Task directions: Scan the data below and pick out the lines containing the word "Right".
Task input: Begin
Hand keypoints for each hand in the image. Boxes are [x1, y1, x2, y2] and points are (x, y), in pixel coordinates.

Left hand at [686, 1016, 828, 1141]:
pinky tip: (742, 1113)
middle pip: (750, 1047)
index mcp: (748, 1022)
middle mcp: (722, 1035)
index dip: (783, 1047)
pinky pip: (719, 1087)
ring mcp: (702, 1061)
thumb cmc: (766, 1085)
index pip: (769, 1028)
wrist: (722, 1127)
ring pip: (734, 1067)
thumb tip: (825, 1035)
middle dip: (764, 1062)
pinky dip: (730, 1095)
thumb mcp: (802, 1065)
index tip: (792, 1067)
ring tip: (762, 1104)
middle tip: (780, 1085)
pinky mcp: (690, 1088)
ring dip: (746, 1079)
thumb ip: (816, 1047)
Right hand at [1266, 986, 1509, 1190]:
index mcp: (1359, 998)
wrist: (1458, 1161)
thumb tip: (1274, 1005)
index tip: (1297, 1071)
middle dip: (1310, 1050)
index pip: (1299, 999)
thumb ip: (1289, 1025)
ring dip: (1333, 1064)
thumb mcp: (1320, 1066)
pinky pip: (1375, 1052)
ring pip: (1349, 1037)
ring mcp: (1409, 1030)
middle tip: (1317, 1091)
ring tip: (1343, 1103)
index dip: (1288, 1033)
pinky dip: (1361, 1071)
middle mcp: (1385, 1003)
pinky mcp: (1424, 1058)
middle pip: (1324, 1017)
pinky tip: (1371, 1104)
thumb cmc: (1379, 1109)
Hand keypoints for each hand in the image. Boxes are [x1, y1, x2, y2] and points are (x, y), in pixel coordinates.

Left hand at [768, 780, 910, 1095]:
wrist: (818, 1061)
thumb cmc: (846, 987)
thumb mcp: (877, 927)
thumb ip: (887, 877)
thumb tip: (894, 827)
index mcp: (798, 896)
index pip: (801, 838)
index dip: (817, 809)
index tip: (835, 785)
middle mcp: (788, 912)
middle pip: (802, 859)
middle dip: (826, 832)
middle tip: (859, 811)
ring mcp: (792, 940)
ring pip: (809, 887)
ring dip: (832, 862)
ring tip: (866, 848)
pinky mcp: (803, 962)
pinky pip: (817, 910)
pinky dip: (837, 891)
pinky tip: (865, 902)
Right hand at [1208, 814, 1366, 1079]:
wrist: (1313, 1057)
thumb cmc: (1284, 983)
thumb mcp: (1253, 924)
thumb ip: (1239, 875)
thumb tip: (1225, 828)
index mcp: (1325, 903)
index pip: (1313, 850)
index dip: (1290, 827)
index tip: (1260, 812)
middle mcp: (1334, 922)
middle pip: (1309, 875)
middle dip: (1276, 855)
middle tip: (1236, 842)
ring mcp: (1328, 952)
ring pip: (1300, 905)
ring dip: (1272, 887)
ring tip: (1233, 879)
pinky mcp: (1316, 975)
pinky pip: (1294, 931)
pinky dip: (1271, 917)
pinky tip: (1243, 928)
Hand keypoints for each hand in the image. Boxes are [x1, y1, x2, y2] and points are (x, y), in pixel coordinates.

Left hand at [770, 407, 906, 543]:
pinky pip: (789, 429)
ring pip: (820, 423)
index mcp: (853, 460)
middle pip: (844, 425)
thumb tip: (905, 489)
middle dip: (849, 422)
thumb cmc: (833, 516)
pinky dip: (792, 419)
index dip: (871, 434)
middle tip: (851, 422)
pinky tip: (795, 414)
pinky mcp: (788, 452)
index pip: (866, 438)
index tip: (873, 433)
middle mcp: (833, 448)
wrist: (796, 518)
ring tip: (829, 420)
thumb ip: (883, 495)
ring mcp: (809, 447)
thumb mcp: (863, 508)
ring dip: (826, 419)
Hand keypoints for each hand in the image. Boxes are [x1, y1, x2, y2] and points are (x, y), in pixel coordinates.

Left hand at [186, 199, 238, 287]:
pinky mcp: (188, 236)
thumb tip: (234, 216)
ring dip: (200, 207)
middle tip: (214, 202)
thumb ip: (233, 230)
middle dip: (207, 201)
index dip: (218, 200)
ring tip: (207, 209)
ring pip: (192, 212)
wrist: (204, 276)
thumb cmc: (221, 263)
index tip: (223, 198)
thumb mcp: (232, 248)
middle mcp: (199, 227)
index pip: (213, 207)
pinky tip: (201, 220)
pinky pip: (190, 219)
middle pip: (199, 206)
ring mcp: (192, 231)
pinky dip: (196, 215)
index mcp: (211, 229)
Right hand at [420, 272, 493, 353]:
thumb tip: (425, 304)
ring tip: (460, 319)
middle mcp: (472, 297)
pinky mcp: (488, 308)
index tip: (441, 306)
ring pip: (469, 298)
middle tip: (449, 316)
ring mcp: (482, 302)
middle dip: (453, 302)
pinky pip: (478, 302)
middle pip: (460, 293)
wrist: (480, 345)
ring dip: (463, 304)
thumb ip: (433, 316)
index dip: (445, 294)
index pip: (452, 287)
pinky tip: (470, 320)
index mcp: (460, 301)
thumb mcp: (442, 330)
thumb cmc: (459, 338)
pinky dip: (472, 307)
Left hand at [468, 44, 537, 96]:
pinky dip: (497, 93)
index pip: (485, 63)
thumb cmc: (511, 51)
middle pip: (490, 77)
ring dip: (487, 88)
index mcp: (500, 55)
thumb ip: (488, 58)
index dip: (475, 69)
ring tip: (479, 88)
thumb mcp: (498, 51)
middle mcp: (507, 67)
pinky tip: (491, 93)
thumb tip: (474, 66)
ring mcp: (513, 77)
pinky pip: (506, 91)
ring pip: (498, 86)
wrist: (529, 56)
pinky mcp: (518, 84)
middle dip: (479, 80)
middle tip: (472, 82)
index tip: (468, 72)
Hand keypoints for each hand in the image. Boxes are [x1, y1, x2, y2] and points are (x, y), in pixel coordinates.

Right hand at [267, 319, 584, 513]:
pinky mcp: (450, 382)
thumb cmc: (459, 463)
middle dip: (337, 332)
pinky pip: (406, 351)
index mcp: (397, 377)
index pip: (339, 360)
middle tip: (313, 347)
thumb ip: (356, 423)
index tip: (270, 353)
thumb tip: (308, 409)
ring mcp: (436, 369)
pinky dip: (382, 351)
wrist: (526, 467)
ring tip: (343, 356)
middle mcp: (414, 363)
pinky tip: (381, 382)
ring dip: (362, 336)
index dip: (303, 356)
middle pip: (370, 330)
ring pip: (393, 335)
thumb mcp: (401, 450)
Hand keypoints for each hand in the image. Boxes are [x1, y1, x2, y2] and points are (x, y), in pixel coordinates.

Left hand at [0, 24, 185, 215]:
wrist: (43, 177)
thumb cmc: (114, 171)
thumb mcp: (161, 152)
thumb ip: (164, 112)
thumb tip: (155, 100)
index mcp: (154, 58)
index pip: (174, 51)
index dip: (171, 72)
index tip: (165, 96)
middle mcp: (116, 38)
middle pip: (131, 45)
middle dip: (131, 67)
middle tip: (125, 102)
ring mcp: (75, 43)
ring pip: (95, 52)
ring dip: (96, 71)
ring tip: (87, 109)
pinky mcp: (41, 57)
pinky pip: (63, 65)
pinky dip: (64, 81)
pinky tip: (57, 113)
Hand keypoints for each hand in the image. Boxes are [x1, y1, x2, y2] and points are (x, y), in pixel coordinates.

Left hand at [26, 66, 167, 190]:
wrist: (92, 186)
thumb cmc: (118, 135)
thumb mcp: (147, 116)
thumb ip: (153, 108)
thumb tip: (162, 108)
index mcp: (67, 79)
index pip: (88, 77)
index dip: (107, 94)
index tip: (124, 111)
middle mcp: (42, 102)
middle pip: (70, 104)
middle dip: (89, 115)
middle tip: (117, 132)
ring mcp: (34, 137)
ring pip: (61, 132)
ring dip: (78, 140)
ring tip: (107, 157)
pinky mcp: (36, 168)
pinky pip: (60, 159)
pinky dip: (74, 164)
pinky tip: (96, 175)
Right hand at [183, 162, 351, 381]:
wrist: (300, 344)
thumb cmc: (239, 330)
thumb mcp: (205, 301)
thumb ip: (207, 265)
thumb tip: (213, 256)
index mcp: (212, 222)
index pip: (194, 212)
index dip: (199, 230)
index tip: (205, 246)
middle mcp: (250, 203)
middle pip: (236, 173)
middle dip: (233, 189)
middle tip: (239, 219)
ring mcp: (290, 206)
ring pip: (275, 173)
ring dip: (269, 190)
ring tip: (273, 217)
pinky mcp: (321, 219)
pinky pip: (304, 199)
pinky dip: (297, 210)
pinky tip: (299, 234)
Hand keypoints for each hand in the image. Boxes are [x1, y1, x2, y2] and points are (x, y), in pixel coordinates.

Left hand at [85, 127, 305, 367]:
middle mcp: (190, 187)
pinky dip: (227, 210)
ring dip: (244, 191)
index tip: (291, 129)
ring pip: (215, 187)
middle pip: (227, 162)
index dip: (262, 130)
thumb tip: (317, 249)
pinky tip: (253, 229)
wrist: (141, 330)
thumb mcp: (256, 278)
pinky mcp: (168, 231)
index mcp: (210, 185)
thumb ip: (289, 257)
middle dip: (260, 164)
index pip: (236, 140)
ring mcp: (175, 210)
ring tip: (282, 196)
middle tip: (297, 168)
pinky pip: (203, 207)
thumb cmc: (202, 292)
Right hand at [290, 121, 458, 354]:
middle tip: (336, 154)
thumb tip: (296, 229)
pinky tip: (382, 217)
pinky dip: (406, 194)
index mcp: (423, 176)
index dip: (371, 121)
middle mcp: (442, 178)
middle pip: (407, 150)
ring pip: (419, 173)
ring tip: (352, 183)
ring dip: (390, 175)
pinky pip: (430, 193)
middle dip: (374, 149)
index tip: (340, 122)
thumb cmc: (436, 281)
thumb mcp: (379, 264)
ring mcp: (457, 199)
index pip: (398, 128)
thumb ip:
Task input: End
Your response:
Right hand at [1266, 986, 1509, 1190]:
Right hand at [1208, 814, 1366, 1079]:
Right hand at [420, 272, 493, 353]:
Right hand at [267, 319, 584, 513]:
Right hand at [183, 162, 351, 381]:
Right hand at [290, 121, 458, 354]:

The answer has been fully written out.